I am breaking the car in properly. Pretty much :). The owners manual didn’t say you couldn’t play once in a while. No redlining, though. Not yet.
I looked at the Passats too. Very nice. I’ve liked them since they firdt came out. But there was just something about the A4 that appealed to me. Go figger, right?
Well, I’m going to pop over to audiworld and try once more to navigate my way through all the b.s. My car’s configuration is still kinda new, so there isn’t all that much there for me.
BTW; my last car was a minivan, so I am having a ball.
Peace,
mangeorge
Rick said:
I know that most modern cars have some rev-limiter built in to the system. Mine certainly does (not that I would know first-hand or anything. . . :)) And I don’t have the VAG-COM tool or software to access the fault codes in my car, so I don’t have personal experience with the data it collects. That’s why I mentioned ‘anecdotes’ above. I’m not saying all cars track this, and I agree it seems rather pointless given the built in rev-limiter. But I’ve heard about over-rev codes enough times from trustworthy people to make me think there is something to it.

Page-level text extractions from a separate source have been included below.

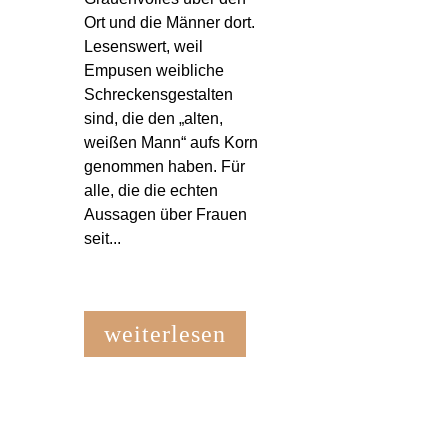
Ort und die Männer dort.
Lesenswert, weil
Empusen weibliche
Schreckensgestalten
sind, die den „alten,
weißen Mann“ aufs Korn
genommen haben. Für
alle, die die echten
Aussagen über Frauen
seit...
weiterlesen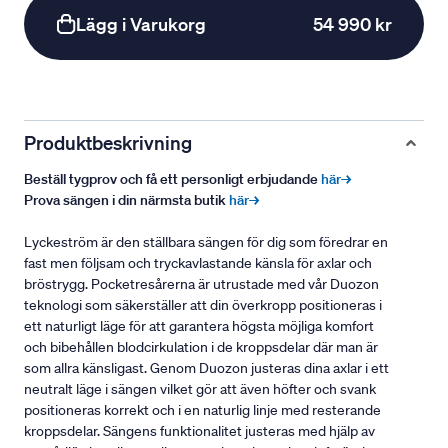
Lägg i Varukorg
54 990 kr
Produktbeskrivning
Beställ tygprov och få ett personligt erbjudande
här→
Prova sängen i din närmsta butik
här→
Lyckeström är den ställbara sängen för dig som föredrar en
fast men följsam och tryckavlastande känsla för axlar och
bröstrygg. Pocketresårerna är utrustade med vår Duozon
teknologi som säkerställer att din överkropp positioneras i
ett naturligt läge för att garantera högsta möjliga komfort
och bibehållen blodcirkulation i de kroppsdelar där man är
som allra känsligast. Genom Duozon justeras dina axlar i ett
neutralt läge i sängen vilket gör att även höfter och svank
positioneras korrekt och i en naturlig linje med resterande
kroppsdelar. Sängens funktionalitet justeras med hjälp av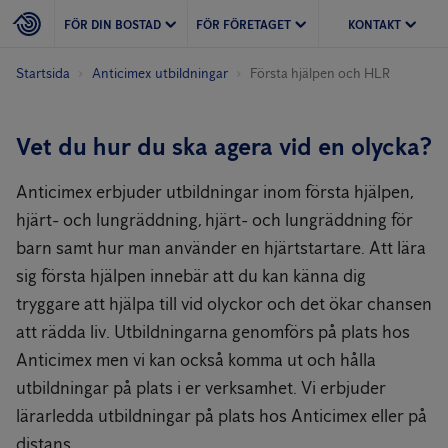
FÖR DIN BOSTAD
FÖR FÖRETAGET
KONTAKT
Startsida
Anticimex utbildningar
Första hjälpen och HLR
Vet du hur du ska agera vid en olycka?
Anticimex erbjuder utbildningar inom första hjälpen,
hjärt- och lungräddning, hjärt- och lungräddning för
barn samt hur man använder en hjärtstartare. Att lära
sig första hjälpen innebär att du kan känna dig
tryggare att hjälpa till vid olyckor och det ökar chansen
att rädda liv. Utbildningarna genomförs på plats hos
Anticimex men vi kan också komma ut och hålla
utbildningar på plats i er verksamhet. Vi erbjuder
lärarledda utbildningar på plats hos Anticimex eller på
distans.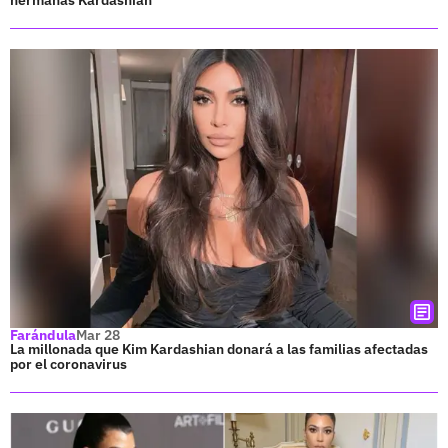
Farándula
Mar 28
La millonada que Kim Kardashian donará a las familias afectadas
por el coronavirus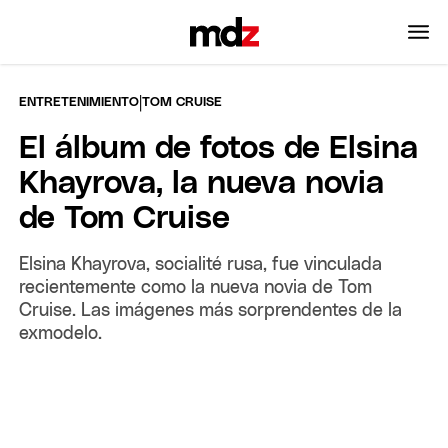
|
ENTRETENIMIENTO
TOM CRUISE
El álbum de fotos de Elsina
Khayrova, la nueva novia
de Tom Cruise
Elsina Khayrova, socialité rusa, fue vinculada
recientemente como la nueva novia de Tom
Cruise. Las imágenes más sorprendentes de la
exmodelo.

And I know that manufacturers/dealers will sometimes attempt to deny warranty service based on their opinion that the car was abused. I’m not trying to paint all car dealers with the same brush, but some of them are not above doing anything they can to avoid warranty work on a car. And I do have personal experience with that one. . . It wouldn’t surprise me if many systems track the number of occasions on which the rev-limiter kicks in, and it also wouldn’t surprise me if some dealers used that against people.
mangeorge, I forgot about the Multitronic when I posted. I did read quite a bit about, and it sounds pretty slick. I bought my Passat less than a year ago though, so it’s probably not a good idea for me to be test-driving any time soon. Might get me thinking a little too much! I’m happy enough with the Tiptronic for now anyway. I like the A4 a lot too, but I went with the Passat primarily because it has more room in the back (I’ve got the wagon version). But I am very interested in seeing what they do for the S4 version of the new car. See what I mean about thinking too much?
Yeah, sure do. I did drive the TT roadster a little. Hmmm.
There is a guy that posts on Porsche Pete’s Boxster Board that is able to see the rpm redline counters stored by the computer on his car and is impressed that it is some outrageous number like 49,000+. I think he redlines the engine for every shift. As long as you are approaching the redline from an acceleration the computer will protect the engine. If you approach redline by down shifting the computer will not be able to help.
A buddy of mine was warming up his race prepared Boxster on the warmup lap of a race when he downshifted from fifth to second instead of fifth to fourth. He reported it made a loud bang and was not able to make it back to the starting line for the race.
As for breaking in the engine, some Porsche technicians say to drive the car the way you always will from day one. I followed the manual’s recommendations for my Boxster which says to keep it under 4200 rpm for the first thousand miles. After that you have to keep the rpms under 4200 until the engine reaches normal operating temperature after which you can listen to the sweet sound of the flat six under hard acceleration.
Break-in was much more important in the old days than it is now. The machinery preparing engine parts is much more precise and tolerances much smaller.
I bought a new Z28 in '95. Took it to the dragstrip with 340 miles on it (still had temp-tags). The week after I took it autocrossing.
Still have the car, now with 65k miles on it. Doesn’t use any oil and runs like new.